▸ ZU BEARBEITENDE AUFGABE: Entnimm der Seite den Textauszug über Camphausens Reiterbilder und gib ihn vollständig und unverändert wieder.

▸ AUSGEWÄHLTER TEXTAUSZUG:

* * *

Friedrich der Große mit seinen Generalen.
Originalzeichnung von Prof. W. Camphausen in Düsseldorf.

[853]

Der große Kurfürst mit General Derfflinger.
Originalzeichnung von Prof. W. Camphausen in Düsseldorf.

[856] Meister Camphausen. Unsere Berliner Leser werden sich noch des großen Aufsehens erinnern, welches im Laufe des vergangenen Jahres zwei für den Kaiser Wilhelm gemalte und im Kolossalmaßstab ausgeführte Reiterbilder des Meisters Camphausen in der Ausstellung erregten. Beide Bilder waren dem Berliner Publicum nicht gleichzeitig, aber doch in rascher Aufeinanderfolge vorgeführt worden, das eine den Großen Kurfürsten, das andere Friedrich den Großen darstellend, also die beiden Gründer der gegenwärtigen Größe des preußischen und – dürfen wir heute sagen – somit des deutschen Staates.

* * *

▸ BEREITGESTELLTE DATEN:
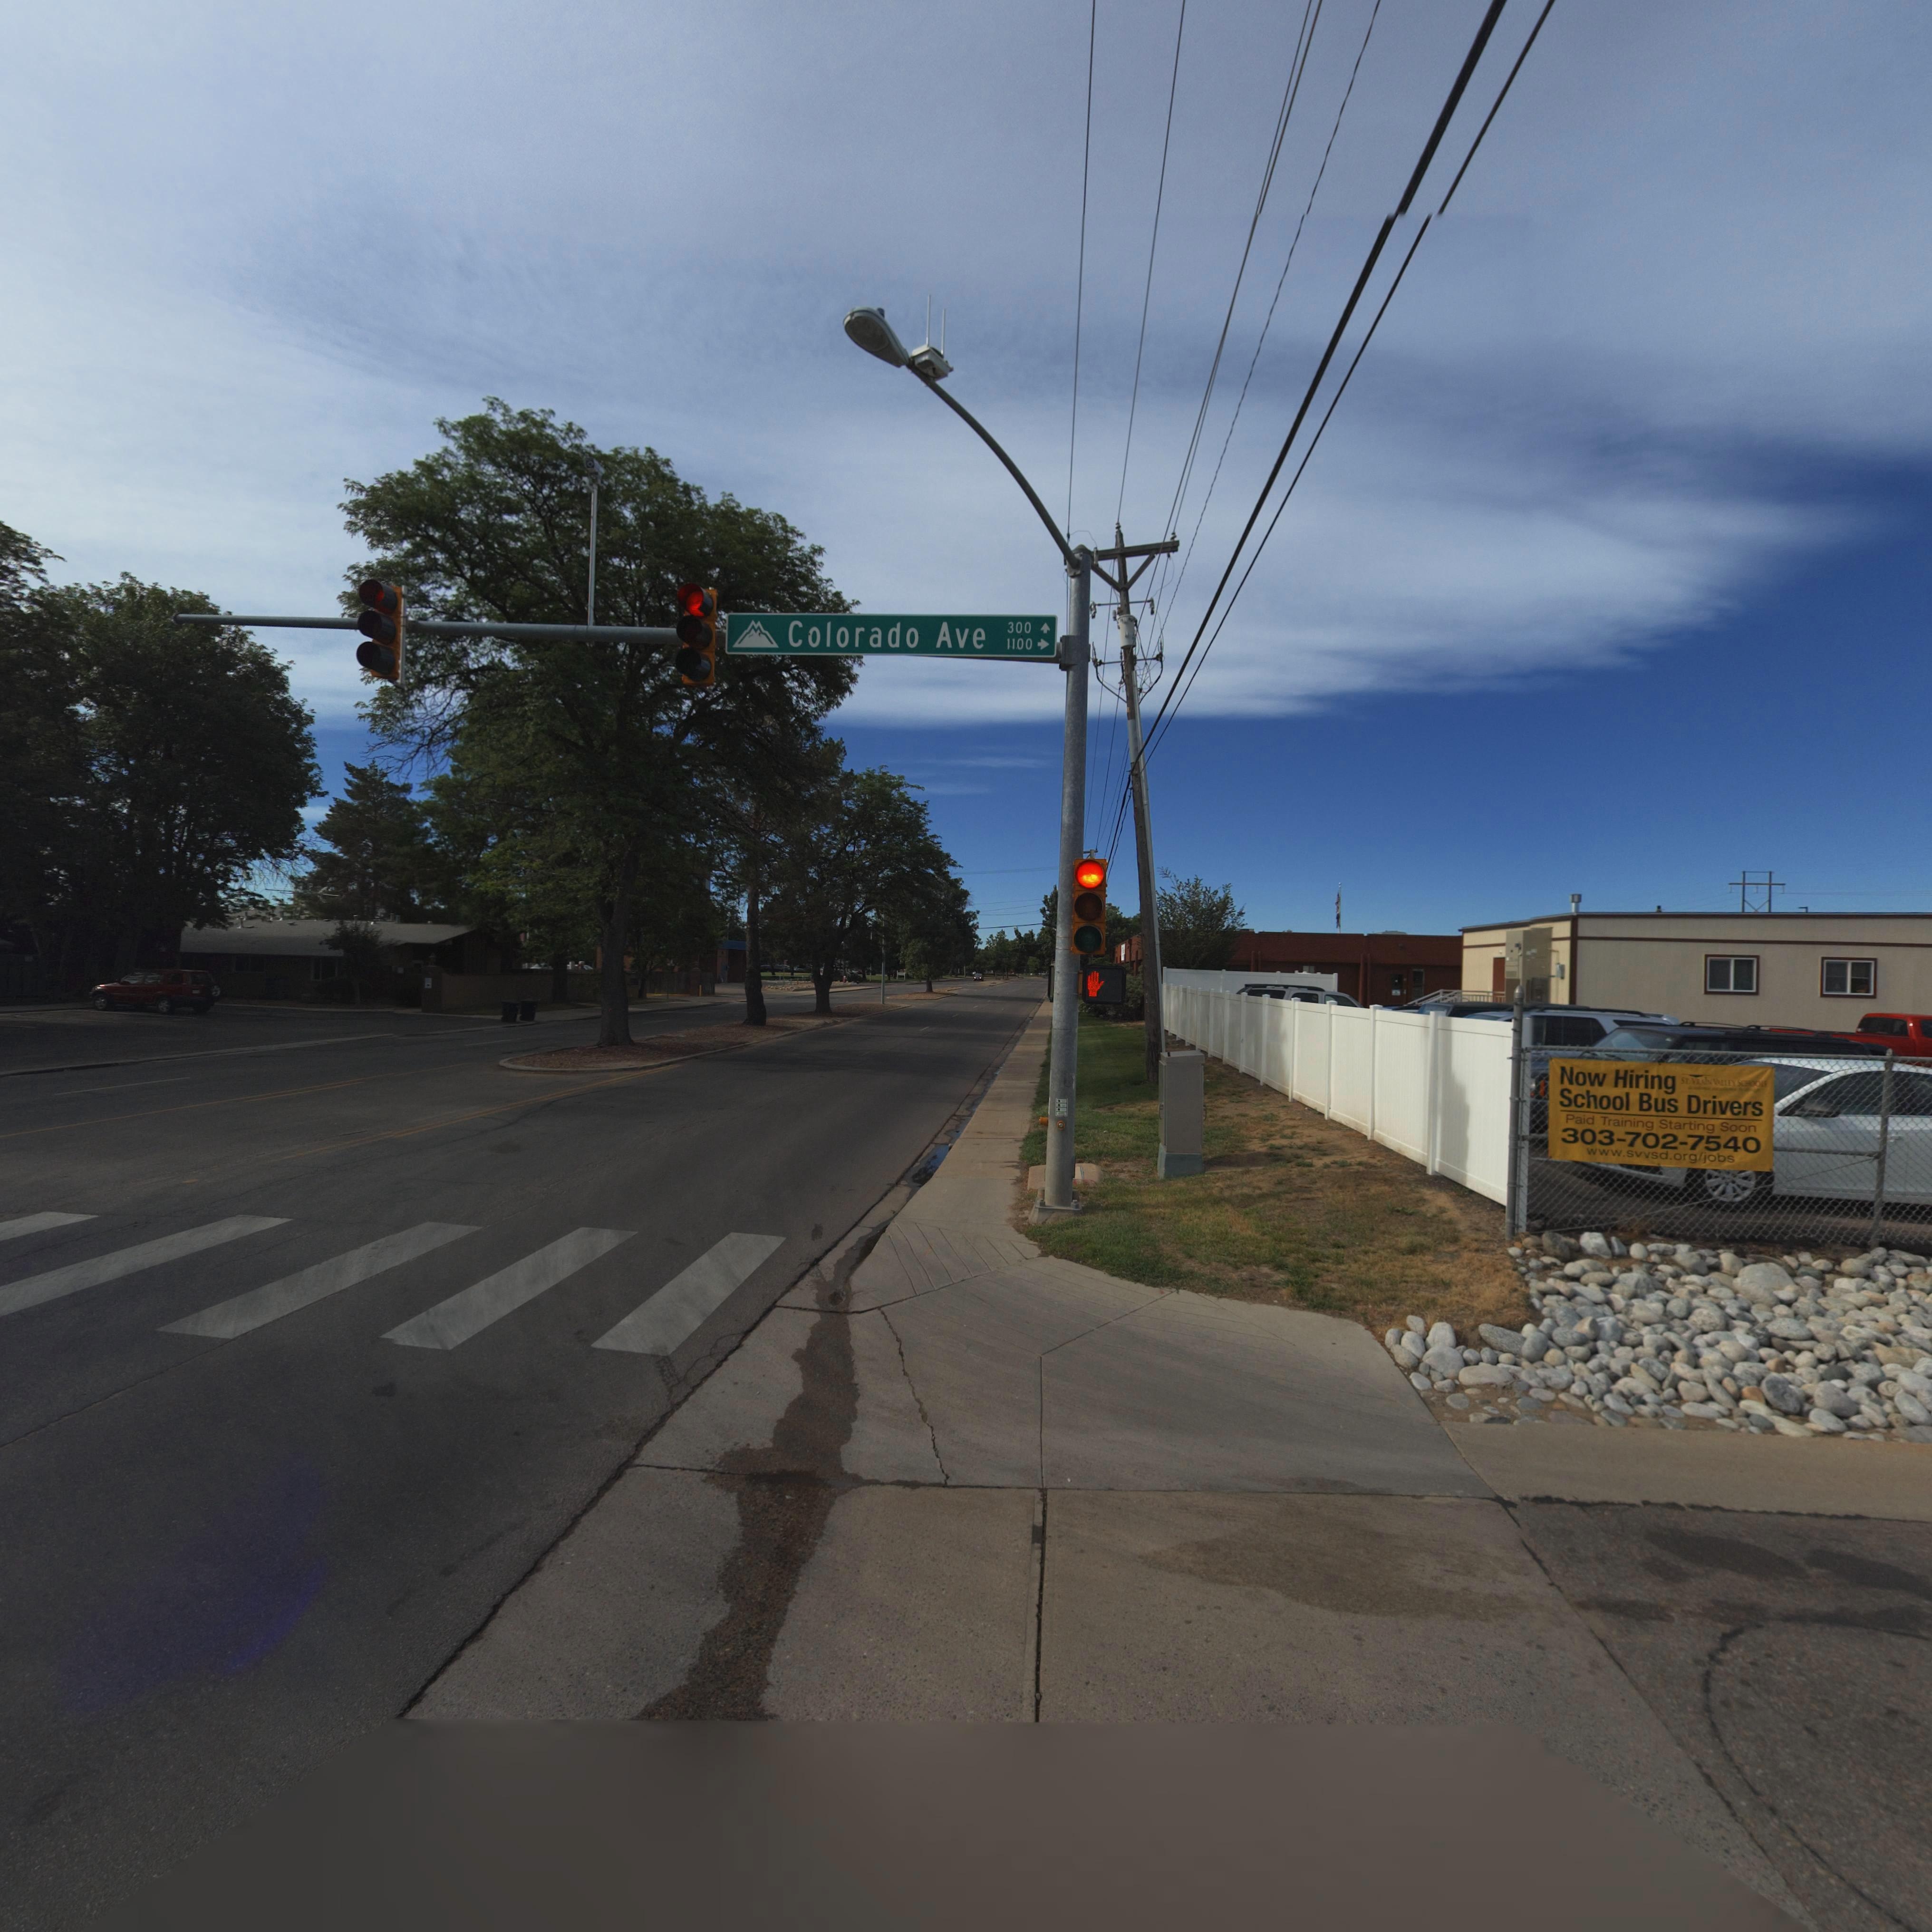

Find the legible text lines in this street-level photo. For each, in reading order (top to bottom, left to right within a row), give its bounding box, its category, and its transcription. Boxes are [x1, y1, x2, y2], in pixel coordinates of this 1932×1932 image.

[788, 619, 986, 649] StreetName: Colorado Ave
[1007, 621, 1031, 634] StreetNumberRange: 300
[1006, 638, 1050, 650] StreetNumberRange: 1100->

* * *

▸ ERGEBNIS DER AUFGABE:
Friedrich der Große mit seinen Generalen.
Originalzeichnung von Prof. W. Camphausen in Düsseldorf.

[853]

Der große Kurfürst mit General Derfflinger.
Originalzeichnung von Prof. W. Camphausen in Düsseldorf.

[856] Meister Camphausen. Unsere Berliner Leser werden sich noch des großen Aufsehens erinnern, welches im Laufe des vergangenen Jahres zwei für den Kaiser Wilhelm gemalte und im Kolossalmaßstab ausgeführte Reiterbilder des Meisters Camphausen in der Ausstellung erregten. Beide Bilder waren dem Berliner Publicum nicht gleichzeitig, aber doch in rascher Aufeinanderfolge vorgeführt worden, das eine den Großen Kurfürsten, das andere Friedrich den Großen darstellend, also die beiden Gründer der gegenwärtigen Größe des preußischen und – dürfen wir heute sagen – somit des deutschen Staates.